Basic Scientific Research


Research in the laboratory focuses on the understanding of the neurobiology of stress-related disorders, particularly Post-traumatic stress disorder and stress-induced depression.

We examine the effects of stressful experiences early and later in life on cognitive and emotional abilities in adulthood. We attempt to differentiate between the effects of very early and juvenile stress, acute and chronic stress and between controllable and uncontrollable stress.

In our lab, we have developed several behavioral models of mood and anxiety disorders and are currently studying their electrophysiological and biochemical consequences.

We study the role of emotional activation in memory formation and assess the interactions between the hippocampus, amygdala, prefrontal and entorhinal cortex, when learning under different levels of emotional activation. Both in vivo field potential recordings and measurements of signal transduction cascade activation are utilized in order to map the patterns of activation of these limbic regions.

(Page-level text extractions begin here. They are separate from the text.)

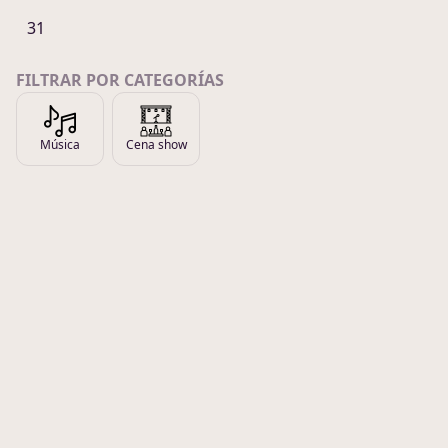
31
FILTRAR POR CATEGORÍAS
Música
Cena show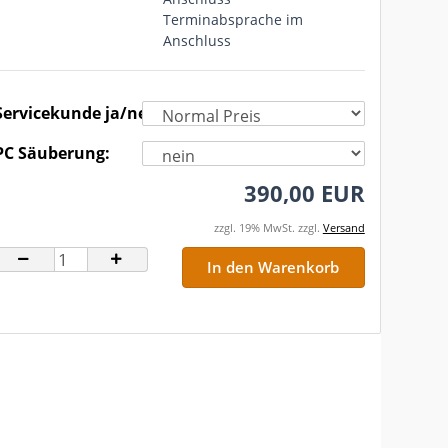
Terminabsprache im
Anschluss
Servicekunde ja/nein:
PC Säuberung:
390,00 EUR
zzgl. 19% MwSt. zzgl.
Versand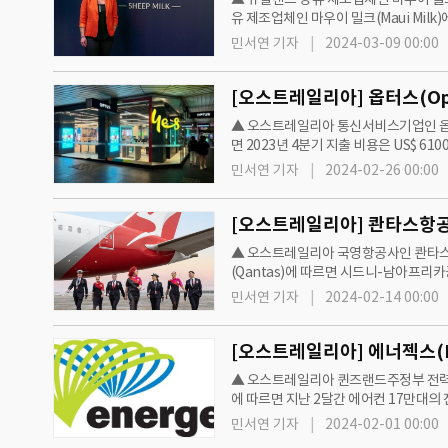
유 제조업체인 마우이 밀크(Maui Mil
약화됐기 때문이다.농가에서 양유 가격을
민서연 기자
2024-03-09 00:00
[오스트레일리아] 옵터스(Optu
▲ 오스트레일리아 통신서비스기업인 옵터스
면 2023년 4분기 지출 비용은 US$ 6
실제 환율을 적용한 결과 2023년 4분기
민서연 기자
2024-02-26 00:00
[오스트레일리아] 콴타스항공(
▲ 오스트레일리아 국영항공사인 콴타스
(Qantas)에 따르면 시드니-남아프리카
이었던 2024년 7월8일에서 3개월 연기
민서연 기자
2024-02-14 00:00
[오스트레일리아] 에너젝스(En
▲ 오스트레일리아 퀸즈랜드주정부 전력회
에 따르면 지난 2달간 에어컨 17만대의
년 12월1일부터 9일 동안 6회나 전력 
민서연 기자
2024-02-01 00:00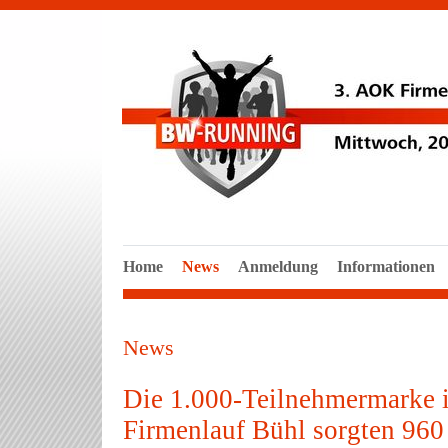
Home
News
Anmeldung
Informationen
News
Die 1.000-Teilnehmermarke i
Firmenlauf Bühl sorgten 960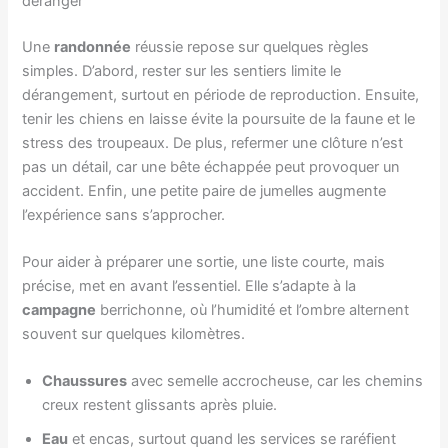
déranger
Une
randonnée
réussie repose sur quelques règles
simples. D’abord, rester sur les sentiers limite le
dérangement, surtout en période de reproduction. Ensuite,
tenir les chiens en laisse évite la poursuite de la faune et le
stress des troupeaux. De plus, refermer une clôture n’est
pas un détail, car une bête échappée peut provoquer un
accident. Enfin, une petite paire de jumelles augmente
l’expérience sans s’approcher.
Pour aider à préparer une sortie, une liste courte, mais
précise, met en avant l’essentiel. Elle s’adapte à la
campagne
berrichonne, où l’humidité et l’ombre alternent
souvent sur quelques kilomètres.
Chaussures
avec semelle accrocheuse, car les chemins
creux restent glissants après pluie.
Eau
et encas, surtout quand les services se raréfient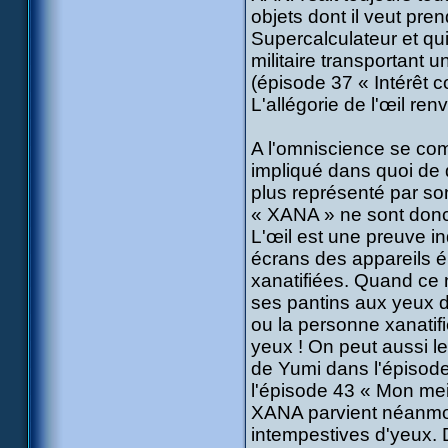
objets dont il veut pre
Supercalculateur et qui
militaire transportant 
(épisode 37 « Intérêt 
L'allégorie de l'œil r
A l'omniscience se com
impliqué dans quoi de q
plus représenté par so
« XANA » ne sont donc 
L'œil est une preuve in
écrans des appareils é
xanatifiées. Quand ce 
ses pantins aux yeux d
ou la personne xanatif
yeux ! On peut aussi le
de Yumi dans l'épisod
l'épisode 43 « Mon mei
XANA parvient néanmoi
intempestives d'yeux. 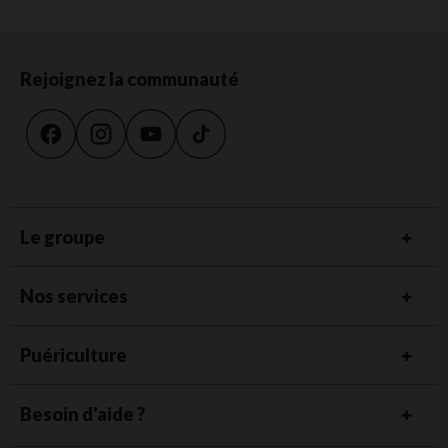
Rejoignez la communauté
Le groupe
Nos services
Puériculture
Besoin d'aide ?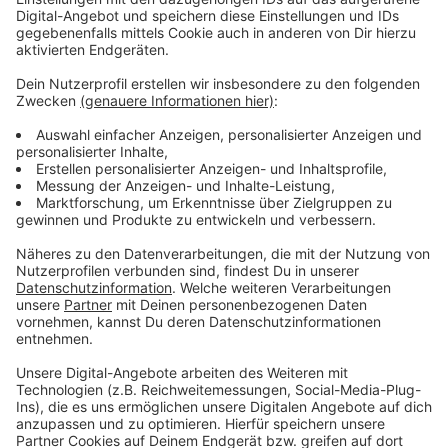
Anzeige
Leverkusener Ärztesprecher nicht überzeugt
Anzeige
Unser Leverkusener Ärztesprecher ist aber lange nicht
so begeistert von der Idee wie unser Amtsarzt und der
Hausärzteverband Nordrhein: „Hoffentlich wird das
nicht wieder so eine Hauruck-Entscheidung, die
Freitagnachmittag am Schreibtisch getroffen wird und
ab montags sollen wir dann impfen.“ Auch er hält
Impfungen in den Hausarztpraxen für möglich – aber
auf jeden Fall mit Vorlauf und möglicherweise auch nur
in Praxen, die ihr normales Tagesgeschäft pausieren.
Die Hausärzte kämen sowieso kaum noch zu ihren
normalen Vorsorgeuntersuchungen, außerdem fehle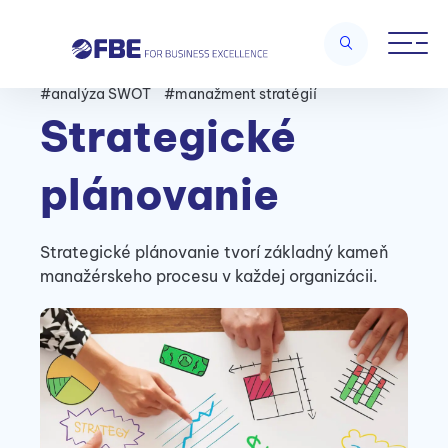
#analýza SWOT
#manažment stratégií
Strategické
plánovanie
Strategické plánovanie tvorí základný kameň
manažérskeho procesu v každej organizácii.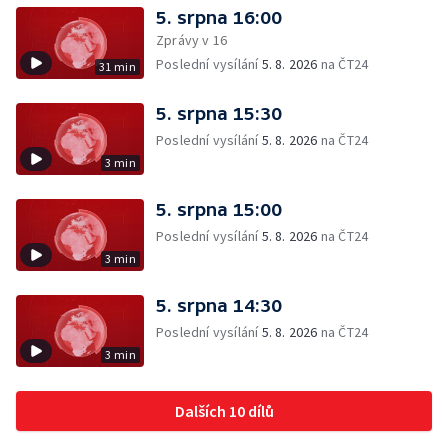
5. srpna 16:00
Zprávy v 16
Poslední vysílání
5. 8. 2026
na ČT24
31 min
5. srpna 15:30
Poslední vysílání
5. 8. 2026
na ČT24
3 min
5. srpna 15:00
Poslední vysílání
5. 8. 2026
na ČT24
3 min
5. srpna 14:30
Poslední vysílání
5. 8. 2026
na ČT24
3 min
Dalších 10 dílů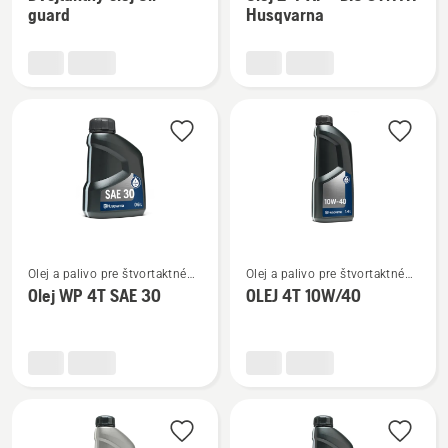
podrobností
podrobností
guard
Husqvarna
o
o
Dvojtaktný
Olej
olej
2-
Oil
T
guard
XP®
BIO
SYNTH
Husqvarna
Zobraziť
Zobraziť
Olej a palivo pre štvortaktné
Olej a palivo pre štvortaktné
viac
viac
motory
motory
Olej WP 4T SAE 30
OLEJ 4T 10W/40
podrobností
podrobností
o
o
Olej
OLEJ
WP 4T
4T
SAE 30
10W/40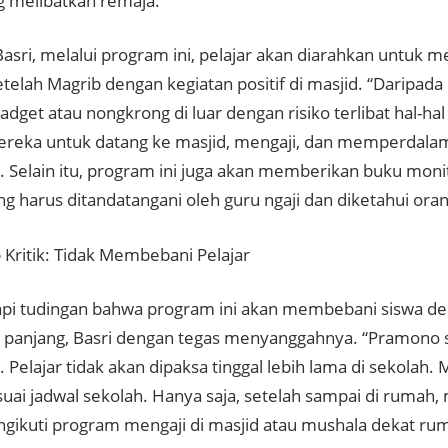
ng melibatkan remaja.
asri, melalui program ini, pelajar akan diarahkan untuk m
telah Magrib dengan kegiatan positif di masjid. “Daripad
dget atau nongkrong di luar dengan risiko terlibat hal-hal 
reka untuk datang ke masjid, mengaji, dan memperdalam
. Selain itu, program ini juga akan memberikan buku moni
ng harus ditandatangani oleh guru ngaji dan diketahui oran
Kritik: Tidak Membebani Pelajar
i tudingan bahwa program ini akan membebani siswa de
h panjang, Basri dengan tegas menyanggahnya. “Pramon
. Pelajar tidak akan dipaksa tinggal lebih lama di sekolah.
suai jadwal sekolah. Hanya saja, setelah sampai di rumah
gikuti program mengaji di masjid atau mushala dekat ru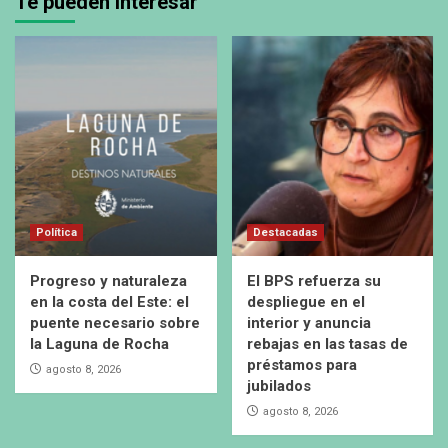
Te pueden interesar
Política
Destacadas
Progreso y naturaleza
El BPS refuerza su
en la costa del Este: el
despliegue en el
puente necesario sobre
interior y anuncia
la Laguna de Rocha
rebajas en las tasas de
préstamos para
agosto 8, 2026
jubilados
agosto 8, 2026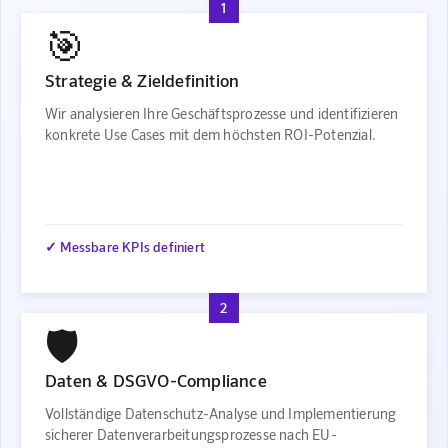
1
🎯
Strategie & Zieldefinition
Wir analysieren Ihre Geschäftsprozesse und identifizieren
konkrete Use Cases mit dem höchsten ROI-Potenzial.
✓ Messbare KPIs definiert
2
🛡️
Daten & DSGVO-Compliance
Vollständige Datenschutz-Analyse und Implementierung
sicherer Datenverarbeitungsprozesse nach EU-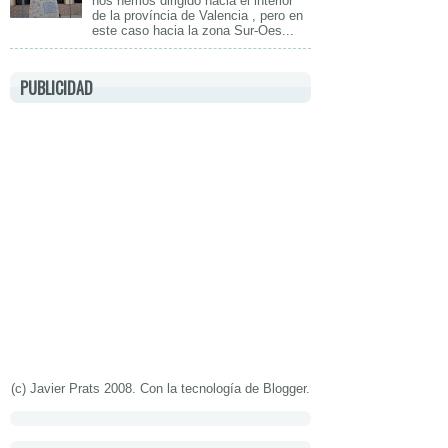
nos hemos dirigido hacia el interior
de la província de Valencia , pero en
este caso hacia la zona Sur-Oes...
PUBLICIDAD
(c) Javier Prats 2008. Con la tecnología de
Blogger
.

Some of our current projects:   

  • A crosstalk between neuropathic pain and depression (emotional pain) – establishing a novel drug development platform
  •  SSRIs effects in an animal model of PTSD
  •  Modeling of complex PTSD-like behaviors using individual differences in rats
  • The role of Ventral Hippocampus GAD65 in anxiolytic behavior 
  • Periaqueductal gray modulation of the basolateral amygdala and the nucleus  accumbens under controllable and uncontrollable stressful conditions
  • Putative mediators of vulnerability and resilience in an animal model of PTSD, with specific interest in GABAergic factors and neuropeptides
  • The effects of juvenile stress on the course of inflammation 
  • Behavioral Profiling as a translational approach for dissecting molecular correlates in ananimal model for PTSD.